Women fight for ownership of Nairobi’s Mukuru settlement
Fed up with walking long distances to the nearest toilet, in fear of rape and other forms of attack, a group of women living in a Nairobi informal settlement have decided to sue the landowners. The women’s bid to take ownership of their home is due to be heard in December 2013, according to a report from The Guardian.
In the southeast of Nairobi, Mukuru is home to an estimated 400,000 people. Squatters’ rights action against the private company and individual landowners was filed in September 2012 by the Kenyan NGO Muungano wa Wanavijiji. The women are launching their own proceedings on the back of this, arguing that private ownership of the land has prevented the building of adequate sanitation facilities.
Mukuru resident, Dorice Bosibori Moseti, told The Guardian: ‘We have to go in the bushes near our homes and we are still very afraid.’
She said that she and about 8,000 other women who support the campaign are prepared to testify in front of the national lands commission about the sanitation issues.
Housing is precarious in Nairobi, where 60 per cent of residents are estimated to live in informal settlements.

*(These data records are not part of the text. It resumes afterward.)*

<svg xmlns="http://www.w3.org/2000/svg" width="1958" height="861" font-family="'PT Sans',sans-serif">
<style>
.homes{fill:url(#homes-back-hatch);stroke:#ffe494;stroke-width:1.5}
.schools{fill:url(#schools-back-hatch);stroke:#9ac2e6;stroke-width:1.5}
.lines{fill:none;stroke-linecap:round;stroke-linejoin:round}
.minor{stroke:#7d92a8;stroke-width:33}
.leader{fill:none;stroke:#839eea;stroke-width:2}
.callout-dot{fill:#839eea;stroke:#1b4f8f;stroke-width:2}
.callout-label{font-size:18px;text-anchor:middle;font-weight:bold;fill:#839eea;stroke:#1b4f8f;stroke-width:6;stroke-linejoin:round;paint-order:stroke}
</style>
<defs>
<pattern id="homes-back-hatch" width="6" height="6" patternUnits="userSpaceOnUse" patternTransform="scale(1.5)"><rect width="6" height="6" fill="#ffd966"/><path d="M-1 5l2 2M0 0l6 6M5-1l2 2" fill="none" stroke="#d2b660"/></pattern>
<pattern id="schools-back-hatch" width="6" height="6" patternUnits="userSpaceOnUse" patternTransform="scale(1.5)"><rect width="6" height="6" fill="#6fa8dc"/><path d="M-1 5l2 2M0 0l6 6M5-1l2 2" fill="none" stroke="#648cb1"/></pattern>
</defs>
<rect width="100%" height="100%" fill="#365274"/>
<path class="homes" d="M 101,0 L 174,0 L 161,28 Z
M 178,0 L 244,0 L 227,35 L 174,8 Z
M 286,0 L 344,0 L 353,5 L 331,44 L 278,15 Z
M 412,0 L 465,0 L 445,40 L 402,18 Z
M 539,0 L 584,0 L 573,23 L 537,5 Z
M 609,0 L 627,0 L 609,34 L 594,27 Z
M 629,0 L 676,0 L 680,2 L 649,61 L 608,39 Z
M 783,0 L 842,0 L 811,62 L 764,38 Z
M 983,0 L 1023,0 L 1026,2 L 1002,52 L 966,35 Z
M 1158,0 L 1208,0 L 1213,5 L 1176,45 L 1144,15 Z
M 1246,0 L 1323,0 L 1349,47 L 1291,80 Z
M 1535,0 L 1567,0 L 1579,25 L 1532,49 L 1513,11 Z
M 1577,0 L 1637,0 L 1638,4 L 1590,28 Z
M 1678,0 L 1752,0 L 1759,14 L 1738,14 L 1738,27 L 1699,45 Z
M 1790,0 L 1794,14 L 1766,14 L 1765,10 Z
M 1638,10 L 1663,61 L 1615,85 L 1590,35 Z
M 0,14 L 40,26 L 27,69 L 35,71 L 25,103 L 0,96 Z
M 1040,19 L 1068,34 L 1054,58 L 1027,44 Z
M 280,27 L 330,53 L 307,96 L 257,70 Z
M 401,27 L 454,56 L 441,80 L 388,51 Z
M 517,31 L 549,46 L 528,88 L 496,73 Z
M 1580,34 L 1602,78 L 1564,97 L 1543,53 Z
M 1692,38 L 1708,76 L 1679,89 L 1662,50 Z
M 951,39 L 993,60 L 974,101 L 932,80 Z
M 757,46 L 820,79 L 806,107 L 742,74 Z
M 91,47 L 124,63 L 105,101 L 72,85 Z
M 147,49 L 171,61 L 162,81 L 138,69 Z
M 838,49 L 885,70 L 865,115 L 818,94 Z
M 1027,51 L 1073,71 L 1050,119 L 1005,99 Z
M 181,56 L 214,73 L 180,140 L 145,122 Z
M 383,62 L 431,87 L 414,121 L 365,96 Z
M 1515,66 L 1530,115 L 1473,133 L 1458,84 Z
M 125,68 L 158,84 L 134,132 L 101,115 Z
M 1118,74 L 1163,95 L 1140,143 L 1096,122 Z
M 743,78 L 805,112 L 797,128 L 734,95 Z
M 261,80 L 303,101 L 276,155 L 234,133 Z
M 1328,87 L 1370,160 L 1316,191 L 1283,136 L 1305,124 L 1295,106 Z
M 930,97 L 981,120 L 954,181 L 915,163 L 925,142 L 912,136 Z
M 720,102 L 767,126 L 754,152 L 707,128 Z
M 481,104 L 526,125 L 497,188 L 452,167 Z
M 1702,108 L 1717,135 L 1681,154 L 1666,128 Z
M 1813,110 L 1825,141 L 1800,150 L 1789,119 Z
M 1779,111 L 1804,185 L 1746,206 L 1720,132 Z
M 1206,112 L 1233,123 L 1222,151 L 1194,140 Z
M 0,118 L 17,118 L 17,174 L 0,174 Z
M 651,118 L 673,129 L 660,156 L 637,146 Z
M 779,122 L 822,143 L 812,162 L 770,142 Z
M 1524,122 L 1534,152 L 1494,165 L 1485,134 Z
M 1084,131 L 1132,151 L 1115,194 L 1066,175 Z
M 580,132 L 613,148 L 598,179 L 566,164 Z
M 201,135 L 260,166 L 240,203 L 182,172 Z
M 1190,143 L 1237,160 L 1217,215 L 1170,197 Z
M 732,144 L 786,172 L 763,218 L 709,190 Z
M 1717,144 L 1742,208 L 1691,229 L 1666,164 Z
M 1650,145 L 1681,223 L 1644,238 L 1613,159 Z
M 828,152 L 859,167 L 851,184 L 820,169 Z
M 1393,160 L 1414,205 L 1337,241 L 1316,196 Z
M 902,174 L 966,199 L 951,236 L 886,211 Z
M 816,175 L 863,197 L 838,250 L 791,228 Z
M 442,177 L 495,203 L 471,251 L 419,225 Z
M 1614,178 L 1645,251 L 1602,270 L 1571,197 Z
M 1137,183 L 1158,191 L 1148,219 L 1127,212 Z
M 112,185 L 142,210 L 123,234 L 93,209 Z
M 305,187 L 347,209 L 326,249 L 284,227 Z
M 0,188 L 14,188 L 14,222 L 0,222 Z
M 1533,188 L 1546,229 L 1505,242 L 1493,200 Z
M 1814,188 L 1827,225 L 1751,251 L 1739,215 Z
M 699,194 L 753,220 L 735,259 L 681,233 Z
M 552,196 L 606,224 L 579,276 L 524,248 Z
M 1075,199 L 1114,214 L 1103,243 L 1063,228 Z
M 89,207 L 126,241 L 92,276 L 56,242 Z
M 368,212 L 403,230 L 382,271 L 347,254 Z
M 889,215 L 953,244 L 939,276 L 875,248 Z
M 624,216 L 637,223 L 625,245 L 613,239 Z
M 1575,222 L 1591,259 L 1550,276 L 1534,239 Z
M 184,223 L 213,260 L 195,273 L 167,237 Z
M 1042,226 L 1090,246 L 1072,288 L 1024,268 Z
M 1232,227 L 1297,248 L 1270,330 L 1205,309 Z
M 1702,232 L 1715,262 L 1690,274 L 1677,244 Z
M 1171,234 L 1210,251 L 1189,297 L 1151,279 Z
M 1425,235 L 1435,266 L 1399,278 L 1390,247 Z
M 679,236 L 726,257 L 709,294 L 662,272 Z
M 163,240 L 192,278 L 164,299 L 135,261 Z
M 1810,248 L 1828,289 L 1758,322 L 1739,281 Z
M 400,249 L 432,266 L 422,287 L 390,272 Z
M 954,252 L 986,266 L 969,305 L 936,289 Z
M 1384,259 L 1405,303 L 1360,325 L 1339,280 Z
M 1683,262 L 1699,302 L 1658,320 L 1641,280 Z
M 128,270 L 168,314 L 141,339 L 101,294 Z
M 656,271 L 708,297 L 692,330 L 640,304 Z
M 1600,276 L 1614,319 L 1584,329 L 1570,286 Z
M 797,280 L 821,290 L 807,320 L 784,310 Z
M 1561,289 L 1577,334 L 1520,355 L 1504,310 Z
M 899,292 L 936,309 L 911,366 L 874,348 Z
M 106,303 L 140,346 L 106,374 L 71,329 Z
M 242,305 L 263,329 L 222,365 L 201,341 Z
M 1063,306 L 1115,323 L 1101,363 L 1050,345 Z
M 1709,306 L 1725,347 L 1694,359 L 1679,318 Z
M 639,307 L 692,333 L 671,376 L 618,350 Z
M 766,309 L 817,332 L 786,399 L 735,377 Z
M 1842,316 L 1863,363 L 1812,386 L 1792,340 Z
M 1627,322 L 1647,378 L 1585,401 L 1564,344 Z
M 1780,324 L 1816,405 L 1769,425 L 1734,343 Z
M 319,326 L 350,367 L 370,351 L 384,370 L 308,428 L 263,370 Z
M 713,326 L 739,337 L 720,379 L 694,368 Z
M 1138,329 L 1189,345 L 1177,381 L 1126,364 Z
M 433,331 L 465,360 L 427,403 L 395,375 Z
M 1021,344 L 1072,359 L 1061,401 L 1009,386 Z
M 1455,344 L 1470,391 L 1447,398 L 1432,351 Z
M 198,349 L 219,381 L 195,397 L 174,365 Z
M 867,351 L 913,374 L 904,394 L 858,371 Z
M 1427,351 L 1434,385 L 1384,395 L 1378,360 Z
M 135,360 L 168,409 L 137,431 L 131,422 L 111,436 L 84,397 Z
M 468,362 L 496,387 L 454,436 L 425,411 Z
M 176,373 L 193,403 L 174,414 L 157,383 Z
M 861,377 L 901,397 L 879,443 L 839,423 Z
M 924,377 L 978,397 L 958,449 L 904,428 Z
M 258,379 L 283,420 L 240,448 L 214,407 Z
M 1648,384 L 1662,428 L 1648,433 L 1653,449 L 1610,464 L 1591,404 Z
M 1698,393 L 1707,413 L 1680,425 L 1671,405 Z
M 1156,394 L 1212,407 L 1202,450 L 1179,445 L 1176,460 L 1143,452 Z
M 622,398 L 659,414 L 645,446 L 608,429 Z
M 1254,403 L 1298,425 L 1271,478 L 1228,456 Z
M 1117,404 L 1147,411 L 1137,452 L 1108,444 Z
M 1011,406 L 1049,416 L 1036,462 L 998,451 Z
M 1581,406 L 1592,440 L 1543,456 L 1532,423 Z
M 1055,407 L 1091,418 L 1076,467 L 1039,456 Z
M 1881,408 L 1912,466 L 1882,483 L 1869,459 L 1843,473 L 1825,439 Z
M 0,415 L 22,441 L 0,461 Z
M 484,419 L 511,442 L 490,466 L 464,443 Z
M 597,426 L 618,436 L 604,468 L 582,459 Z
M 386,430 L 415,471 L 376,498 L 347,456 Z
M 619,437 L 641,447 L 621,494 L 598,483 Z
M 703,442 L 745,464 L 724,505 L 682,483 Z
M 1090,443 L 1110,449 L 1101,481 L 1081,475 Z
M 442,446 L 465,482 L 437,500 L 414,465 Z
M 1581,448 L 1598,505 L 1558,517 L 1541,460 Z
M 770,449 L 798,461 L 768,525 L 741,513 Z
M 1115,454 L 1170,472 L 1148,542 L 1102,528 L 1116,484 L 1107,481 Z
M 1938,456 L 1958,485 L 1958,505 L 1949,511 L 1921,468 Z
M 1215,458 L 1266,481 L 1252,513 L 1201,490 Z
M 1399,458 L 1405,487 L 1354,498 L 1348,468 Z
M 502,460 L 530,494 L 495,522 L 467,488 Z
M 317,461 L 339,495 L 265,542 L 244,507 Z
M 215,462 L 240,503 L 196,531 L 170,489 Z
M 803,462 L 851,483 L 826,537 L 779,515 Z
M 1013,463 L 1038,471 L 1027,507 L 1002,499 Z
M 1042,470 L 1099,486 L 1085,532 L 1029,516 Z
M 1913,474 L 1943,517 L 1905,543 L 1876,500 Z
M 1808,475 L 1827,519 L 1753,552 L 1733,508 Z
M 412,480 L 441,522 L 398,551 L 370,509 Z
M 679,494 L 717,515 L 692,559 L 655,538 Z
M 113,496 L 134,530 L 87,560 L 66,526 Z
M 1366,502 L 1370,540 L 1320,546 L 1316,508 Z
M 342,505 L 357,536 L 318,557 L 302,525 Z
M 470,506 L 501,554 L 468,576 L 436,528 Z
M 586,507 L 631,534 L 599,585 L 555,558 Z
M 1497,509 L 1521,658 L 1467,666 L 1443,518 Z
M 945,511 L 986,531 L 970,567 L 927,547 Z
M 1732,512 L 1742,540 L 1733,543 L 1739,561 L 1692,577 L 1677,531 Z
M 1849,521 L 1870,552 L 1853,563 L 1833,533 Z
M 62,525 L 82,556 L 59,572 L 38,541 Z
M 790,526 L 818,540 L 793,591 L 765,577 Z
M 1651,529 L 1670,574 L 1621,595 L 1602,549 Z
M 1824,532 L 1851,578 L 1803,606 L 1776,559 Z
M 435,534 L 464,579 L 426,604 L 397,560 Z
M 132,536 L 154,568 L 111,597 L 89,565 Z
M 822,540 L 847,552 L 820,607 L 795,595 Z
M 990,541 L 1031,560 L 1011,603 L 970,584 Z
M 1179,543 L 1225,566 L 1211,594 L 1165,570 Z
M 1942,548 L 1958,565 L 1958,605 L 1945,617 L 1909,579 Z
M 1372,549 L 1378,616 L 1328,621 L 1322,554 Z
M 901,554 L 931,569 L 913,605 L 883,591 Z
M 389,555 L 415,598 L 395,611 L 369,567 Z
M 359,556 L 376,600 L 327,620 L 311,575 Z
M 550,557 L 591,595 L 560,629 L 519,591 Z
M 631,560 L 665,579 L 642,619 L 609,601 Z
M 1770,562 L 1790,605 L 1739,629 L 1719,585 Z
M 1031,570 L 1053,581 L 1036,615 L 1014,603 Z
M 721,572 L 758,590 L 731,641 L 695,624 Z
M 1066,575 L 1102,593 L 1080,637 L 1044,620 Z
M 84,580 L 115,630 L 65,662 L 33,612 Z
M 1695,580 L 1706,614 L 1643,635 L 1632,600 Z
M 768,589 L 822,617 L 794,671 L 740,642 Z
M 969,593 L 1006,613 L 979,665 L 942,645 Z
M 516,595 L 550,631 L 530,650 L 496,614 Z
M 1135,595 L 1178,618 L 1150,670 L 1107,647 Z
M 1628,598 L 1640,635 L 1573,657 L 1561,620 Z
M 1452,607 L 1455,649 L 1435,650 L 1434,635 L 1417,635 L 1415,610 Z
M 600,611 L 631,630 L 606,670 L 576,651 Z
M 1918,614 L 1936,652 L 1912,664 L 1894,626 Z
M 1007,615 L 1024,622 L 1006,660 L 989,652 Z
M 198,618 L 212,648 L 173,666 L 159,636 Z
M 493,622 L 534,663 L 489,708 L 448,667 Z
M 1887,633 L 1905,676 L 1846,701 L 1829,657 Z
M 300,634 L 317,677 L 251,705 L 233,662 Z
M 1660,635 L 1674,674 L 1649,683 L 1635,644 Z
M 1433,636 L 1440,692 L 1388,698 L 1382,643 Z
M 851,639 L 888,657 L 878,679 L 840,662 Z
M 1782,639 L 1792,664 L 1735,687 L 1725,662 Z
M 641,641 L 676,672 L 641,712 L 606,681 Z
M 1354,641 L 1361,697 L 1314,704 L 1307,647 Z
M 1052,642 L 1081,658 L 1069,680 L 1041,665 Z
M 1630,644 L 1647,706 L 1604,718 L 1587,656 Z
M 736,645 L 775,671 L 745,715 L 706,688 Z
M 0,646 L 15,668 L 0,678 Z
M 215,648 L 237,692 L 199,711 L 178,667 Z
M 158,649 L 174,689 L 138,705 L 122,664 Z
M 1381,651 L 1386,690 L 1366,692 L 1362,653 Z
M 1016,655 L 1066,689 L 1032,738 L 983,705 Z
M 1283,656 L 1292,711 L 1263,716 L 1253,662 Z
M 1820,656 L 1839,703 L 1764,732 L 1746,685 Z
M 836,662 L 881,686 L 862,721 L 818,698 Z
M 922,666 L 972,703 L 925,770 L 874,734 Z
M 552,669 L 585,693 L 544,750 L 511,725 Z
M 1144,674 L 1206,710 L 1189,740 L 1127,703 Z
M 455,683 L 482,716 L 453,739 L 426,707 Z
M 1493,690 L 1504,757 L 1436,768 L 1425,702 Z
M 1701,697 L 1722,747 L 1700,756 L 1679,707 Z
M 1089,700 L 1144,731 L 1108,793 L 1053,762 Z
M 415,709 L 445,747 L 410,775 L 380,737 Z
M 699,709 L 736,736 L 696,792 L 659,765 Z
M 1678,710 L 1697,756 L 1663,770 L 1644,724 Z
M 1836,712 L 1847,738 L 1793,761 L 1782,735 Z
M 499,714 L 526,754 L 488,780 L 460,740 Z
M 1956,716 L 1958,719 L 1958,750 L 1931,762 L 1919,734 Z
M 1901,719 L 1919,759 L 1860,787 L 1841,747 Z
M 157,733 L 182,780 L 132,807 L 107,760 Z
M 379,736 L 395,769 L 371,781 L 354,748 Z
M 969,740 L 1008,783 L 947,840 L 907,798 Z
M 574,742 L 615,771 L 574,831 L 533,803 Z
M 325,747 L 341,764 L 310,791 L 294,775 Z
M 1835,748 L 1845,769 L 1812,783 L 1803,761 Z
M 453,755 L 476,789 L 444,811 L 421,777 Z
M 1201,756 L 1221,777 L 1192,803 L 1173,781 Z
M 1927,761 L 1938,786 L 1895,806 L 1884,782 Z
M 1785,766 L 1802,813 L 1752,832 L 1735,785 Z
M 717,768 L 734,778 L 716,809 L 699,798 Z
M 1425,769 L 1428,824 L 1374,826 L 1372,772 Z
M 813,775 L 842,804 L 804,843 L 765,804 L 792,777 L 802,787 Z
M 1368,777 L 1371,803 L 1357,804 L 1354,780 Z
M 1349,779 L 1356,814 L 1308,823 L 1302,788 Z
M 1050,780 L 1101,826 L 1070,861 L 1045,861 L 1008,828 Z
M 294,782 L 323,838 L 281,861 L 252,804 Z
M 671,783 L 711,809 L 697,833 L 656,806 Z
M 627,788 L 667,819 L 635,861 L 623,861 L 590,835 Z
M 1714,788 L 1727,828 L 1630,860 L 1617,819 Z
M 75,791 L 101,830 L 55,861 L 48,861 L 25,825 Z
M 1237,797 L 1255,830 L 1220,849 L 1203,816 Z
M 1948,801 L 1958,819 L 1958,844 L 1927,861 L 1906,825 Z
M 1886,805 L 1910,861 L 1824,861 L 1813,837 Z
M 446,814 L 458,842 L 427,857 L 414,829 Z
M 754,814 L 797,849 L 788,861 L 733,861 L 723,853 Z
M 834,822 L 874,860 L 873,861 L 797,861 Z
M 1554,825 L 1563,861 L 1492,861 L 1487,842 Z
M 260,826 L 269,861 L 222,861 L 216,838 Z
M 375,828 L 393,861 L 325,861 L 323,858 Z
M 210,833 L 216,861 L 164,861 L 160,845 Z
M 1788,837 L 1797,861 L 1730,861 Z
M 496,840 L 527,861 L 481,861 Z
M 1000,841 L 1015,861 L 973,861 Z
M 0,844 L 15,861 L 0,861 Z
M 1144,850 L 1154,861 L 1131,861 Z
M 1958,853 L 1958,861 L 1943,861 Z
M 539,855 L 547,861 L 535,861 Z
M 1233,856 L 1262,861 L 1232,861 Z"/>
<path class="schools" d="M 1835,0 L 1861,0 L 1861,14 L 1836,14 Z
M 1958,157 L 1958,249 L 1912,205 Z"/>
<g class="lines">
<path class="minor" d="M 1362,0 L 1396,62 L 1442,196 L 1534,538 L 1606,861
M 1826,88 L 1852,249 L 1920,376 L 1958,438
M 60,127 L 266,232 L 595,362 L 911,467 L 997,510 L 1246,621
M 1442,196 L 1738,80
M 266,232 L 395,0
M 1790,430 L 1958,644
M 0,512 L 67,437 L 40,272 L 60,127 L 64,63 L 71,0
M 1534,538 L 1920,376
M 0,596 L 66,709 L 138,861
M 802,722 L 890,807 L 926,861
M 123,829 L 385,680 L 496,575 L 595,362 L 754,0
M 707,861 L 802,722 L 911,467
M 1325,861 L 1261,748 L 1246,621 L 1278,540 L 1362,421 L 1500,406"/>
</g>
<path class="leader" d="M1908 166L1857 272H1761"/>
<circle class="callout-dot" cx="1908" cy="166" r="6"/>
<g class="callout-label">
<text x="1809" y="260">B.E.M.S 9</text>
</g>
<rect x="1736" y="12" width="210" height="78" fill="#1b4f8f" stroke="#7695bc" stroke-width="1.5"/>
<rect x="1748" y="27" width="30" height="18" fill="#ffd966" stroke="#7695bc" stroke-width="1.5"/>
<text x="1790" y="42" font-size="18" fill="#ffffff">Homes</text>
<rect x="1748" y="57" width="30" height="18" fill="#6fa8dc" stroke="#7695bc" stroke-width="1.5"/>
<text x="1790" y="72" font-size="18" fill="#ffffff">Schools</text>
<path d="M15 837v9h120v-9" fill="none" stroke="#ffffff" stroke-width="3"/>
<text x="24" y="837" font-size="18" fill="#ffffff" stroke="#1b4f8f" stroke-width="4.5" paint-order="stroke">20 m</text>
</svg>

The pioneering Mukuru court case incorporates a variety of human rights issues including housing, property and dignity. The Katiba Institute, which was established to promote the understanding and implementation of Kenya’s Constitution has said: ‘The petitioners have been subjected to inhumane conditions in the premises where they reside. The owners of the land acquired the land unprocedurally and further failed to satisfy even the conditions of the grant, instead supporting a system that has given rise to middlemen (called slumlords) who are charging unconscionable amounts of rent to the residents without provision of basic sanitation or other services that ensure right to housing.’